Channel reconstruction:
On restoration sites that include flow-through river channels, these channels were typically straightened and widened to convey flows efficiently. Restoration actions have included the reconstruction of the channel into a more sinuous planform with a narrower and deeper channel cross-section and large wood installations for habitat and channel bank stability.

Large wood installation:
Large wood, including logs, logs with root wads, and slash (smaller woody material), is beneficial for river channel bank stability, aquatic habitat, and terrestrial habitat. Along the proposed channel alignment, large wood is placed on the outside meander bends where deeper pools will be constructed. These deep pools and cover provided by the root wads of the large wood provide necessary habitat and protection from predators for fish, turtles, and other aquatic organisms. Large wood placed on the margins of ponds and other off-channel open water areas can provide sunning habitat for turtles. Large wood on the wetland surface can provide additional habitat for terrestrial organisms that need large wood for cover.

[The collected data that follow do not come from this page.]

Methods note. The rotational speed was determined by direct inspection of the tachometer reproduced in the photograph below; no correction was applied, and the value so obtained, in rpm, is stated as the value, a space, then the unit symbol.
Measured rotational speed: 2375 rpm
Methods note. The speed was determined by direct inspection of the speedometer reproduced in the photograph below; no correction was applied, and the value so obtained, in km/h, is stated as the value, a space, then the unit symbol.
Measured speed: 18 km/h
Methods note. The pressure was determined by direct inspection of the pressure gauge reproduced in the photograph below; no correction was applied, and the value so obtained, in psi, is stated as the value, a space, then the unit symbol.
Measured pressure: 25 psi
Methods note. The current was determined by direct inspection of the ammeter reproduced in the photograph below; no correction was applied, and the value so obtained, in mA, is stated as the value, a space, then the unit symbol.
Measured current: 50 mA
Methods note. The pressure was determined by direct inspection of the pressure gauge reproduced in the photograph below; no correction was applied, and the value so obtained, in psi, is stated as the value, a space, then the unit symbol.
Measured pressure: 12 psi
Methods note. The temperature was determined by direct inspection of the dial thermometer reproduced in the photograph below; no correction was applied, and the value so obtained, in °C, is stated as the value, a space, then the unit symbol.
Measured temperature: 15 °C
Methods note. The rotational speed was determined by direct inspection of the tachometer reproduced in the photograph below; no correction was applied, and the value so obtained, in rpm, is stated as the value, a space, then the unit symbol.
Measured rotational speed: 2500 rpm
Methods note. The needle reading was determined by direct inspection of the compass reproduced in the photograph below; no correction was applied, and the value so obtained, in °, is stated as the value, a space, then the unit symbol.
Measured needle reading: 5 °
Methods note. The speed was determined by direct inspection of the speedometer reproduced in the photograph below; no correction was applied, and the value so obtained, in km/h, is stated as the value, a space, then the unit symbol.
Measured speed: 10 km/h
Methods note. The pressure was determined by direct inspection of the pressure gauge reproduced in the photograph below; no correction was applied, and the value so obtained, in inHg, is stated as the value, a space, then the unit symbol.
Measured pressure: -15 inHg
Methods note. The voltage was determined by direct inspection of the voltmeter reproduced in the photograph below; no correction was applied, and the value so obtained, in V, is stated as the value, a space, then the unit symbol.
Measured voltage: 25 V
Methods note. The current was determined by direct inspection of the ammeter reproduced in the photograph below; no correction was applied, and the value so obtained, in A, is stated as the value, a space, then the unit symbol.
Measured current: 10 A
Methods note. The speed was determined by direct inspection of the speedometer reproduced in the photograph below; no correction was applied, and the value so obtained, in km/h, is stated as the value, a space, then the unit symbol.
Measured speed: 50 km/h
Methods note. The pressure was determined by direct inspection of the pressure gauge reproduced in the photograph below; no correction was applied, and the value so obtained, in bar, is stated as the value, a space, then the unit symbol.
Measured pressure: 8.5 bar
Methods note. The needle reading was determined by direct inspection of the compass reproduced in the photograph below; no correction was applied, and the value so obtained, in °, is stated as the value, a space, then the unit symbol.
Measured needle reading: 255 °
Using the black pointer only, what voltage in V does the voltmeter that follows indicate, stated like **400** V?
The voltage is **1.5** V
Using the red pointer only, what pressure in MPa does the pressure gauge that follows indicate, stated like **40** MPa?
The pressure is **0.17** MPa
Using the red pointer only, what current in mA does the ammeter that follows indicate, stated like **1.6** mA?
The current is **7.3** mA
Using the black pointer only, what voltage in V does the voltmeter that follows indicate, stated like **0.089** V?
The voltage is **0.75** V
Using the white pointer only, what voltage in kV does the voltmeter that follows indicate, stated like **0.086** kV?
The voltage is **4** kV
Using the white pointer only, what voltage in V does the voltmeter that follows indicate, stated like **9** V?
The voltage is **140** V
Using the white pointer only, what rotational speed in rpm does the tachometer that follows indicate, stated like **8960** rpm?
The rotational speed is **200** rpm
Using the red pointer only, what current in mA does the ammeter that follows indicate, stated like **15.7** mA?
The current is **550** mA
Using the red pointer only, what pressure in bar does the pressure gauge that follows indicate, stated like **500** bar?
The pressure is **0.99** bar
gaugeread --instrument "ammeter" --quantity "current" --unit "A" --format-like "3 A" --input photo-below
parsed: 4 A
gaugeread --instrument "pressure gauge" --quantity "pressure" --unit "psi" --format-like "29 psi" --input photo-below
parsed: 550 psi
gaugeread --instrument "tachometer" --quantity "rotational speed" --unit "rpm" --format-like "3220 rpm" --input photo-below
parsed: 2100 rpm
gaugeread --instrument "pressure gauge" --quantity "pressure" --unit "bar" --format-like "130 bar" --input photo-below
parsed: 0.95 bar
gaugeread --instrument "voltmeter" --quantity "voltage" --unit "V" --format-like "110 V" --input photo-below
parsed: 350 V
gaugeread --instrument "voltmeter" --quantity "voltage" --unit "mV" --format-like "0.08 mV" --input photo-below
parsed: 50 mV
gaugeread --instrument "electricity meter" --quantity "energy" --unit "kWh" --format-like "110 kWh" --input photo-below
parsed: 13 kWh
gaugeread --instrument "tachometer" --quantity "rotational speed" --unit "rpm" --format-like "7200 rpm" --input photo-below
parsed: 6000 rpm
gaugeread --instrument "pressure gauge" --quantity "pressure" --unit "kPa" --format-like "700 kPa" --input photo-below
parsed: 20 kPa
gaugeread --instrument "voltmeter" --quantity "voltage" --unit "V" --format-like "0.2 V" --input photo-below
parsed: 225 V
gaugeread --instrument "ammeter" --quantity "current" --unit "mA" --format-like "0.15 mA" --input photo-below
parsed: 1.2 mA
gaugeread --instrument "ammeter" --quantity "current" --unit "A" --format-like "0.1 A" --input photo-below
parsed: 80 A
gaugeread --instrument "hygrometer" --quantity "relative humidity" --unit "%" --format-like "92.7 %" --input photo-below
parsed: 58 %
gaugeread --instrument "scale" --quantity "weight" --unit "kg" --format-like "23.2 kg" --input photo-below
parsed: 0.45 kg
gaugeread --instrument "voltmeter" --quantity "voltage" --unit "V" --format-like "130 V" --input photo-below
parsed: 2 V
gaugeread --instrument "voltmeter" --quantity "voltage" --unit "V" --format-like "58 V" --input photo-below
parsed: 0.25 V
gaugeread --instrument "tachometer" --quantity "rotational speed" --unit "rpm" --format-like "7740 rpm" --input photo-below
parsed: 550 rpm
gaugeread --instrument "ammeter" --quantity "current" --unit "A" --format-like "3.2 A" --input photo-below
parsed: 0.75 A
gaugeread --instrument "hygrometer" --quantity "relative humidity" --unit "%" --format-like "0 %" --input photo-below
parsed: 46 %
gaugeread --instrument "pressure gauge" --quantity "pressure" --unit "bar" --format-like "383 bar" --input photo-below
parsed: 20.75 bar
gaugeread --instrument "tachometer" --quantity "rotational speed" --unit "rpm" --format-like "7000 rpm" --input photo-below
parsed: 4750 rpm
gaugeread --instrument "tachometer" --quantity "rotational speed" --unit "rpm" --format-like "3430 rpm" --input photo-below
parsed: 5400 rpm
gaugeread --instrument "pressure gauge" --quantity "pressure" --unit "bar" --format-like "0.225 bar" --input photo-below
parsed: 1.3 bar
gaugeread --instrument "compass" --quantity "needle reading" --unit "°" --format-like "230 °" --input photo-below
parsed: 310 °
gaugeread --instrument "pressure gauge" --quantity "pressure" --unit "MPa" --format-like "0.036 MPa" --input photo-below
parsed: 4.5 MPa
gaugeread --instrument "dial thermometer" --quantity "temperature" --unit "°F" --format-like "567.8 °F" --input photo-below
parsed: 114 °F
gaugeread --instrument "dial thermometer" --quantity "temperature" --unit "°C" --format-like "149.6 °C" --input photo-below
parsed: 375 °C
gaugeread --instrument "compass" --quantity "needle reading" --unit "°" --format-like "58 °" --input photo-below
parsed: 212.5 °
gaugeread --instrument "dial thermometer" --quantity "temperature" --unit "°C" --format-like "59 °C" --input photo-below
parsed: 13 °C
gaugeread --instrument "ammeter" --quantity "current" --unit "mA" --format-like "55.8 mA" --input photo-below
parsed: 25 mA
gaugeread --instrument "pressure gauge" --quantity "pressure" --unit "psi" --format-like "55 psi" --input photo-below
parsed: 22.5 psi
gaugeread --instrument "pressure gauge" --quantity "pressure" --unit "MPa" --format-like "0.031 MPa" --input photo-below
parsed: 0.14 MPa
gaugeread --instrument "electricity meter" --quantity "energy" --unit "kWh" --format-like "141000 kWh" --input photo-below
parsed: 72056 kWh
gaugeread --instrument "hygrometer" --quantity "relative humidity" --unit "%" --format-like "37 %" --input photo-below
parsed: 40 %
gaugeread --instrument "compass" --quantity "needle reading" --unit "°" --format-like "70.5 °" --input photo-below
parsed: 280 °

Constructed microtopography provides a range of soil moisture conditions which in turn increases the diversity of wetland vegetation species. A wetland with a more varied topography and vegetation structure will provide a wider range of nesting/denning, rearing, feeding, and cover habitat. This varied topography also provides robust resiliency to climate change and changes in precipitation levels and thus groundwater levels.


Eastern amberwing dragonfly by Gerry Beetham

Native plantings:
We have observed that native seeds within the sand and underlying peat provide a rapid revegetation response once exposed to the appropriate moisture and sunlight conditions for each species. On recently-constructed restoration sites, researchers have found dozens of species of native plants growing within ~10×10-foot study plots, none of which were actively planted during construction. We often encourage spreading native transitional seed along the margins of the bogs where the bogs slope up to the roads to enhance growth in these areas. We also encourage the active planting of trees and shrubs in certain locations to move those areas along the trajectory of the proposed ecosystem. The trees and shrubs planted will mature to create a forested wetland, providing flood storage and important riparian habitat for mammals, birds, reptiles, and amphibians.

Recreational access:
Many restoration sites are also important open spaces for public enjoyment. While many farmers allowed neighbors and residents to walk around their bogs, and many others did so without permission, many restoration projects provide the opportunity to formalize this recreation and provide maintained trails. These trails may include wheelchair-accessible options, boardwalks across the wetland and river channels, overlooks, educational and, interpretive opportunities, or other amenities.